Data menunjukkan bahwa partisipan yang mematuhi pedoman WHO, yakni 150 menit aktivitas fisik intensitas sedang per pekan, hanya memperoleh penurunan risiko sebesar 8–9%. Ziheng Ning, PhD, penulis utama studi dari Macao Polytechnic University, menegaskan bahwa temuan ini tidak serta-merta membuat rekomendasi WHO menjadi tidak berarti. “Pedoman saat ini tetap penting karena dapat dicapai, berbasis bukti, dan jelas bermanfaat,” ujarnya. Namun, Ning menambahkan bahwa 150 menit per pekan lebih berfungsi sebagai ambang efektivitas minimum, bukan jumlah yang memberikan perlindungan optimal.

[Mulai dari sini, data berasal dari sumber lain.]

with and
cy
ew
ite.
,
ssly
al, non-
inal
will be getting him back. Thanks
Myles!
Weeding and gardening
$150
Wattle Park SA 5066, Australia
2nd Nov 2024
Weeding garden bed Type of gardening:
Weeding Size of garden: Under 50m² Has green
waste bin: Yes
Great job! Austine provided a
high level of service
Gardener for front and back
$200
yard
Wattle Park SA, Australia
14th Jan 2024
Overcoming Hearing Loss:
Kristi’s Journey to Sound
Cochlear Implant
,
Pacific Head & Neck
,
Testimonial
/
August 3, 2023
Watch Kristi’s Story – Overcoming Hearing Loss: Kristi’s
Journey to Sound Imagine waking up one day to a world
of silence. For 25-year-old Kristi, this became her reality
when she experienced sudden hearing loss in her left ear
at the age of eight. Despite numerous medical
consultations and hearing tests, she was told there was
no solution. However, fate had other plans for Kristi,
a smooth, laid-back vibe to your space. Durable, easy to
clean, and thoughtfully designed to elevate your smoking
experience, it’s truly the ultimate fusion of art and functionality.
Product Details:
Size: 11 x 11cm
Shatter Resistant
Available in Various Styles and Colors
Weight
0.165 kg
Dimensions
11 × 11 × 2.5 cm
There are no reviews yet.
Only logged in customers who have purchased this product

Penelitian ini juga menyoroti pentingnya pendekatan yang dipersonalisasi. Partisipan dengan tingkat kebugaran kardiorespirasi yang lebih rendah memerlukan tambahan 30–50 menit olahraga per pekan untuk mencapai tingkat perlindungan yang sama dengan individu yang lebih bugar. Misalnya, untuk menurunkan risiko kardiovaskular sebesar 20%, partisipan dengan kebugaran rendah perlu berolahraga sekitar 370 menit per pekan, sementara yang lebih bugar hanya 340 menit. Hal ini menunjukkan bahwa kapasitas aerobik awal seseorang memengaruhi efektivitas latihan.
Meski demikian, para peneliti mengingatkan bahwa studi ini bersifat observasional dan tidak dapat membuktikan hubungan sebab-akibat. Selain itu, sebagian besar partisipan adalah orang kulit putih dan cenderung lebih sehat dibandingkan populasi umum, sehingga hasilnya mungkin tidak dapat digeneralisasi secara luas. Faktor seperti perilaku sedentari dan aktivitas fisik intensitas rendah juga belum sepenuhnya diperhitungkan.

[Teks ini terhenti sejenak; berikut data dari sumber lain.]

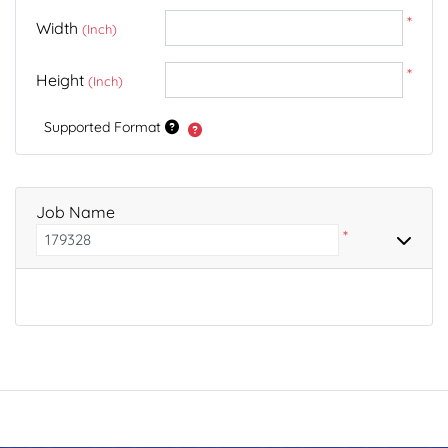
*
Width
(Inch)
*
Height
(Inch)
Supported Format
Job Name
*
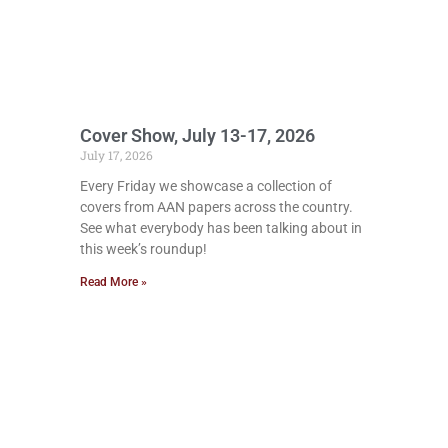
Cover Show, July 13-17, 2026
July 17, 2026
Every Friday we showcase a collection of
covers from AAN papers across the country.
See what everybody has been talking about in
this week’s roundup!
Read More »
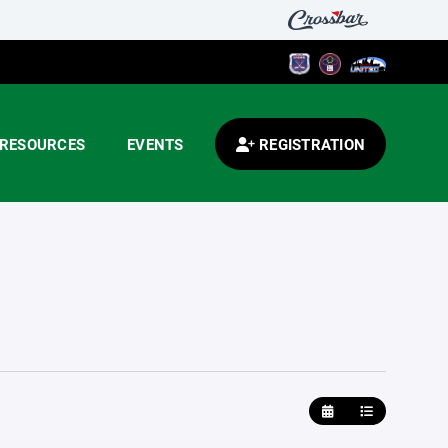
RESOURCES
EVENTS
REGISTRATION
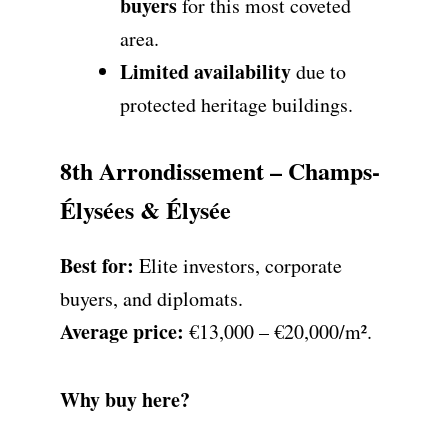
buyers
for this most coveted
area.
Limited availability
due to
protected heritage buildings.
8th Arrondissement – Champs-
Élysées & Élysée
Best for:
Elite investors, corporate
buyers, and diplomats.
Average price:
€13,000 – €20,000/m².
Why buy here?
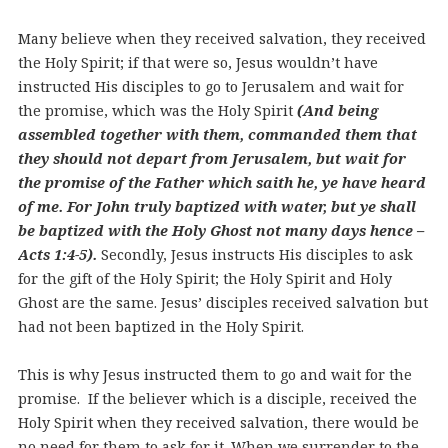
Many believe when they received salvation, they received
the Holy Spirit; if that were so, Jesus wouldn’t have
instructed His disciples to go to Jerusalem and wait for
the promise, which was the Holy Spirit
(And being
assembled together with them, commanded them that
they should not depart from Jerusalem, but wait for
the promise of the Father which saith he, ye have heard
of me. For John truly baptized with water, but ye shall
be baptized with the Holy Ghost not many days hence –
Acts 1:4-5).
Secondly, Jesus instructs His disciples to ask
for the gift of the Holy Spirit; the Holy Spirit and Holy
Ghost are the same. Jesus’ disciples received salvation but
had not been baptized in the Holy Spirit.
This is why Jesus instructed them to go and wait for the
promise.
If the believer which is a disciple, received the
Holy Spirit when they received salvation, there would be
no need for them to ask for it. When we surrender to the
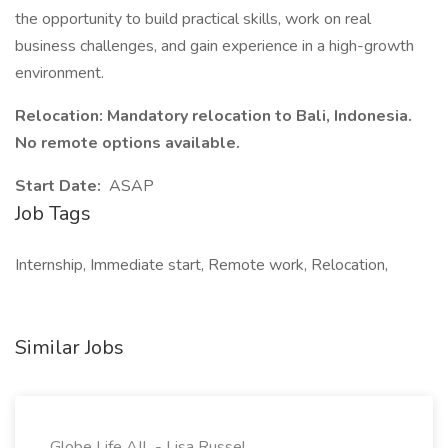
the opportunity to build practical skills, work on real
business challenges, and gain experience in a high-growth
environment.
Relocation: Mandatory relocation to Bali, Indonesia.
No remote options available.
Start Date:
ASAP
Job Tags
Internship, Immediate start, Remote work, Relocation,
Similar Jobs
Globe Life AIL - Lisa Russel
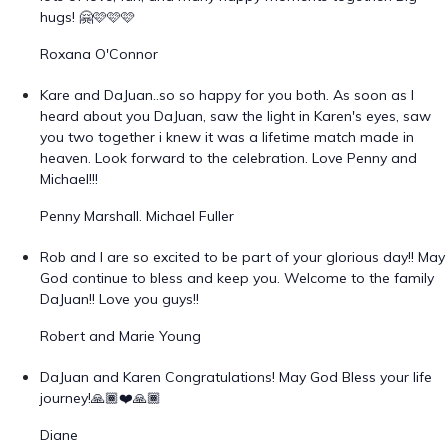
hugs! 🤗🩷🩷🩷
Roxana O'Connor
Kare and DaJuan..so so happy for you both. As soon as I
heard about you DaJuan, saw the light in Karen's eyes, saw
you two together i knew it was a lifetime match made in
heaven. Look forward to the celebration. Love Penny and
Michael!!!
Penny Marshall. Michael Fuller
Rob and I are so excited to be part of your glorious day!! May
God continue to bless and keep you. Welcome to the family
DaJuan!! Love you guys!!
Robert and Marie Young
DaJuan and Karen Congratulations! May God Bless your life
journey!🙏🏾❤️🙏🏾
Diane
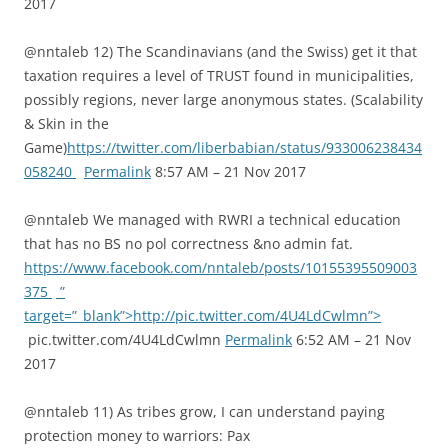
2017
@nntaleb 12) The Scandinavians (and the Swiss) get it that
taxation requires a level of TRUST found in municipalities,
possibly regions, never large anonymous states. (Scalability
& Skin in the
Game)
https://twitter.com/liberbabian/status/933006238434
058240
Permalink
8:57 AM – 21 Nov 2017
@nntaleb We managed with RWRI a technical education
that has no BS no pol correctness &no admin fat.
https://www.facebook.com/nntaleb/posts/10155395509003
375
”
target=”_blank”>http://pic.twitter.com/4U4LdCwlmn”>
pic.twitter.com/4U4LdCwlmn
Permalink
6:52 AM – 21 Nov
2017
@nntaleb 11) As tribes grow, I can understand paying
protection money to warriors: Pax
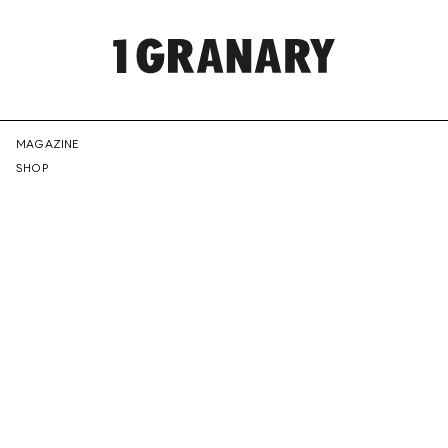
REPRESENTI
MAGAZINE
SHOP
THE
CREATIVE
FUTURE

“Pesan penting dari studi kami adalah bahwa olahraga tidak boleh dipandang sebagai ambang lulus-gagal. Perlindungan kardiovaskular berada dalam suatu kontinum. Sedikit gerak lebih baik daripada tidak sama sekali, lebih banyak gerak mungkin memberikan manfaat tambahan, dan kebugaran itu sendiri memainkan peran independen yang penting.” — Ziheng Ning, PhD
Ke depannya, para peneliti mendorong pergeseran dari pedoman universal menuju resep olahraga yang lebih personal, dengan mempertimbangkan tingkat kebugaran, usia, dan faktor metabolik. Ning menekankan bahwa konsistensi dan peningkatan bertahap adalah kunci. “Banyak orang membayangkan latihan atletik ketika mendengar 500–600 menit, padahal sebagian besar aktivitas bisa berasal dari jalan cepat, bersepeda, atau berenang,” jelasnya. Bagi individu yang tidak aktif, memulai dengan peningkatan kecil sekalipun—misalnya berjalan kaki 10 menit setiap hari—sudah memberikan manfaat kesehatan yang substansial.